Diante desse cenário, gostaria de apontar alguns desafios:
O acolhimento ao Lucas já está sendo feito pela comunidade artista e por grande parte da sociedade, que se identificou com a dor dele. A solidariedade sempre foi nosso mote. Mas insisto que a situação do Lucas deve ser um alerta para olharmos com carinho para outras juventudes adoecidas emocionalmente;
Outras pautas raciais seríssimas estão em jogo, não podemos permitir nos perdermos por conta da promoção intencional das nossas fragilidades;
Nós militantes pretos e pretas devemos nos atentar para a relação entre discurso e prática. Muitos de nós não falamos e nem defendemos mais quem verdadeiramente é nosso público. A arrogância há tempos nos assombra e nós temos uma dificuldade enorme de autoavaliação;
Sei que vou apanhar nessa: até para exigirmos de KarolcomKa, Nego Di, Lumena e Projota, devemos ser fraternos. O discurso punitivo a esses não mudará o mal que esse programa nos causou. O sistema já cumpre esse papel punitivo de forma bem orquestrada.
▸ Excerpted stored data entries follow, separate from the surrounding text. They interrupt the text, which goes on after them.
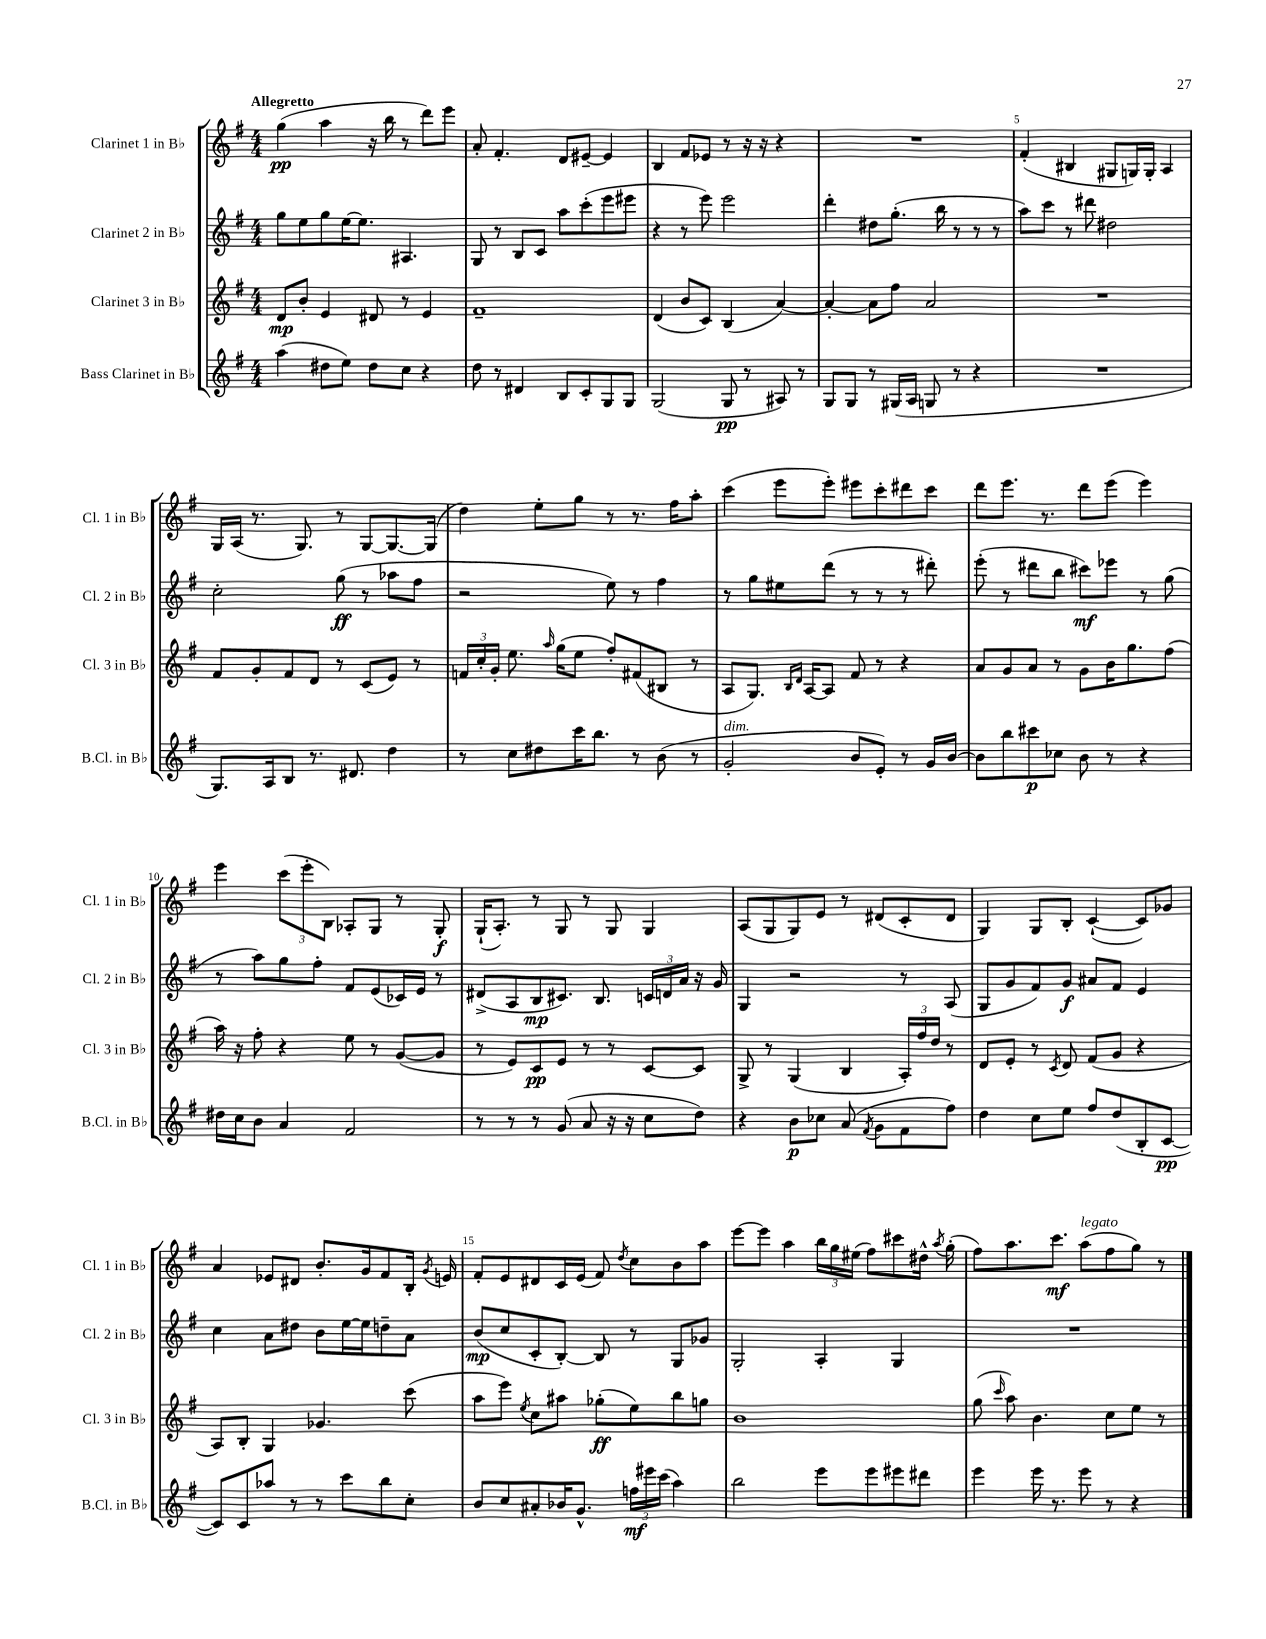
<<
\new StaffGroup <<
\new Staff = "s0" \with { instrumentName = "Clarinet 1 in Bb" shortInstrumentName = "Cl. 1 in Bb" } {
    \clef treble \key g \major \numericTimeSignature \time 4/4 \tempo "Allegretto"
    \autoBeamOff g''4\pp( a''4 r16 b''16 r8 d'''8[) e'''8] |
    a'8-. fis'4.-. d'8[ eis'8]~-- eis'4 |
    b4 fis'8[ ees'8] r8 r16 r16 r4 |
    R1 |
    fis'4-.( bis4 gis8[ g16) g16]-. a4 |
    g16[ a16]( r8. g8.) r8 g8[~ g8.~ g16]( |
    d''4) e''8[-. g''8] r8 r8. fis''16[ a''8]-. |
    c'''4( e'''8[ e'''8]-.) eis'''8[ c'''8-. dis'''8 c'''8] |
    d'''8[ e'''8.] r8. d'''8[ e'''8]( e'''4) |
    e'''4 \tuplet 3/2 { c'''8[( e'''8-. b8]) } aes8[-. g8] r8 g8-.\f |
    g16[-!( a8.]-.) r8 g8 r8 g8 g4 |
    a8[( g8 g8) e'8] r8 dis'8[( c'8-. dis'8] |
    g4) g8[ b8]-. c'4~-!( c'8[) ges'8] |
    a'4 ees'8[ dis'8] b'8.[-. g'16 fis'8 b16]-. \acciaccatura { g'8 } e'16 |
    fis'8[-. e'8 dis'8 c'16 e'16]( fis'8) \acciaccatura { d''8 } c''8[ b'8 a''8] |
    e'''8[~ e'''8] a''4 \tuplet 3/2 { b''16[ g''16 eis''16]( } fis''8[) cis'''8 dis''16]-^ \acciaccatura { a''8 } g''16-.( |
    fis''8[) a''8. c'''8.]\mf a''8[^\markup { \italic "legato" }( fis''8 g''8]) r8 \bar "|." |
}
\new Staff = "s1" \with { instrumentName = "Clarinet 2 in Bb" shortInstrumentName = "Cl. 2 in Bb" } {
    \clef treble \key g \major \numericTimeSignature \time 4/4
    \autoBeamOff g''8[ e''8 g''8 e''16~ e''8.] ais4. |
    g8 r8 b8[ c'8] a''8[ c'''8-.( e'''8 eis'''8] |
    r4 r8 e'''8) e'''2 |
    d'''4-. dis''8[ g''8.]-.( b''16 r8 r8 r8 |
    a''8[) c'''8] r8 dis'''8 dis''2 |
    c''2-. g''8\ff( r8 aes''8[ fis''8] |
    r2 e''8) r8 fis''4 |
    r8 g''8[ eis''8 d'''8]( r8 r8 r8 dis'''8-.) |
    e'''8-.( r8 dis'''8[ b''8] cis'''8[\mf) ees'''8] r8 g''8( |
    r8 a''8[) g''8 fis''8]-. fis'8[ e'8( ces'16) e'16] r8 |
    dis'8[->( a8 b8\mp cis'8.]) b8. \tuplet 3/2 { c'16[ d'16 a'16] } r16 g'16 |
    g4 r2 r8 a8( |
    g8[ g'8 fis'8) g'8]\f ais'8[ fis'8] e'4 |
    c''4 a'8[ dis''8] b'8[ e''16~ e''16 d''8-- a'8] |
    b'8[\mp( c''8 c'8-. b8]~-.) b8 r8 g8[ ges'8] |
    g2-. a4-. g4 |
    R1 \bar "|." |
}
\new Staff = "s2" \with { instrumentName = "Clarinet 3 in Bb" shortInstrumentName = "Cl. 3 in Bb" } {
    \clef treble \key g \major \numericTimeSignature \time 4/4
    \autoBeamOff d'8[\mp b'8]-. e'4 dis'8 r8 e'4 |
    fis'1-- |
    d'4( b'8[ c'8]) b4( a'4~) |
    a'4~-. a'8[ fis''8] a'2 |
    R1 |
    fis'8[ g'8-. fis'8 d'8] r8 c'8[( e'8]) r8 |
    \tuplet 3/2 { f'16[ c''16-. g'16]-. } e''8. \grace { a''16 } g''16[( e''8] fis''8[-.) fis'8( bis8] r8 |
    a8[ g8.]) \grace { b16[ d'16] } a16[~ a8] fis'8 r8 r4 |
    a'8[ g'8 a'8] r8 g'8[ b'16 g''8. fis''8]( |
    a''16) r16 fis''8-. r4 e''8 r8 g'8[~( g'8] |
    r8 e'8[) c'8\pp e'8] r8 r8 c'8[~ c'8] |
    g8-> r8 g4( b4 \tuplet 3/2 { a16[-.) fis''16 d''16] } r8 |
    d'8[ e'8]-. r8 \acciaccatura { c'8 } d'8 fis'8[( g'8] r4 |
    a8[) b8]-. g4 ges'4. c'''8( |
    a''8[ e'''8]) \acciaccatura { e''8 } c''8[ ais''8] ges''8[-.\ff( e''8) b''8 g''8] |
    b'1 |
    g''8( \grace { c'''16 } a''8) b'4. c''8[ e''8] r8 \bar "|." |
}
\new Staff = "s3" \with { instrumentName = "Bass Clarinet in Bb" shortInstrumentName = "B.Cl. in Bb" } {
    \clef treble \key g \major \numericTimeSignature \time 4/4
    \autoBeamOff a''4( dis''8[ e''8]) dis''8[ c''8] r4 |
    d''8 r8 dis'4 b8[ c'8-. g8 g8] |
    g2( g8\pp r8 ais8) r8 |
    g8[ g8] r8 gis16[( a16] g8 r8 r4 |
    R1 |
    g8.[) a16 b8] r8. dis'8. d''4 |
    r8 c''8[ dis''8 c'''16 b''8.] r8 b'8( r8 |
    g'2-.^\markup { \italic "dim." } b'8[ e'8]-.) r8 g'16[ b'16]~ |
    b'8[ b''8 cis'''8\p ces''8] b'8 r8 r4 |
    dis''16[ c''16 b'8] a'4 fis'2 |
    r8 r8 r8 g'8( a'8 r16 r16 c''8[ d''8]) |
    r4 b'8[\p ces''8] a'8( \acciaccatura { fis'8 } g'8[ fis'8 fis''8]) |
    d''4 c''8[ e''8] fis''8[ d''8( b8-. c'8]~\pp |
    c'8[) c'8 aes''8] r8 r8 c'''8[ b''8 c''8]-. |
    b'8[ c''8 ais'8-. bes'16 g'8.]-^ \tuplet 3/2 { f''16[\mf eis'''16 c'''16]( } a''4) |
    b''2 e'''8[ e'''8 eis'''8 dis'''8] |
    e'''4 e'''16 r8. e'''8 r8 r4 \bar "|." |
}
>>
>>
\layout { \context { \Score \override BarNumber.break-visibility = ##(#f #t #t) barNumberVisibility = #(every-nth-bar-number-visible 5) } }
Enquanto refletia sobre os acontecimentos do BBB, as dores, angústias e brigas causadas entre nós, maratonei a 2ª temporada da série Pose. Uma narrativa das décadas de 80 e 90, que permeia a vida de gays e da população trans preta e periférica de Nova Iorque, vivendo à margem e numa luta contra o vírus da AIDS. Por mais disputas que houvesse entre as “Casas” nos bailes, a série nos provoca: quando um irmão ou irmã sofre, toda a comunidade vai à defesa, simplesmente por saber que o racismo e a LGTBfobia atingem a todes.
Segue uma boa dica de como é desafioso para nós não permitirmos que esse jogo enfraqueça nossa militância e história. Li na internet que estão ameaçando o filho da CarolComka, um menino de 15 anos. O que ele tem a ver com os erros da mãe? Defendemos o Lucas, mas fazemos violência com outro jovem?
Já temos dores demais, a cada corpo preto tombado e massacrado cotidianamente. Não podemos nos permitir a mais esse massacre orquestrado. Eles lucram e nós perdemos.
Por fim, se eu pudesse dizer algo aos companheiros e companheiras que lá estão, traria um pouco da minha experiência profissional como educadora social. É muito fácil condenar, apontar o dedo, questionar um jovem negro periférico. Difícil e desafioso é estender a mão, num gesto concreto de fraternidade e acolhimento. É mais fácil desistir do que ter o trabalho de resgatar. Acredito que Lumena entendeu bem o recado nessa noite de domingo…
Não permitamos que o BBB seja para nós mais um instrumento de massacre!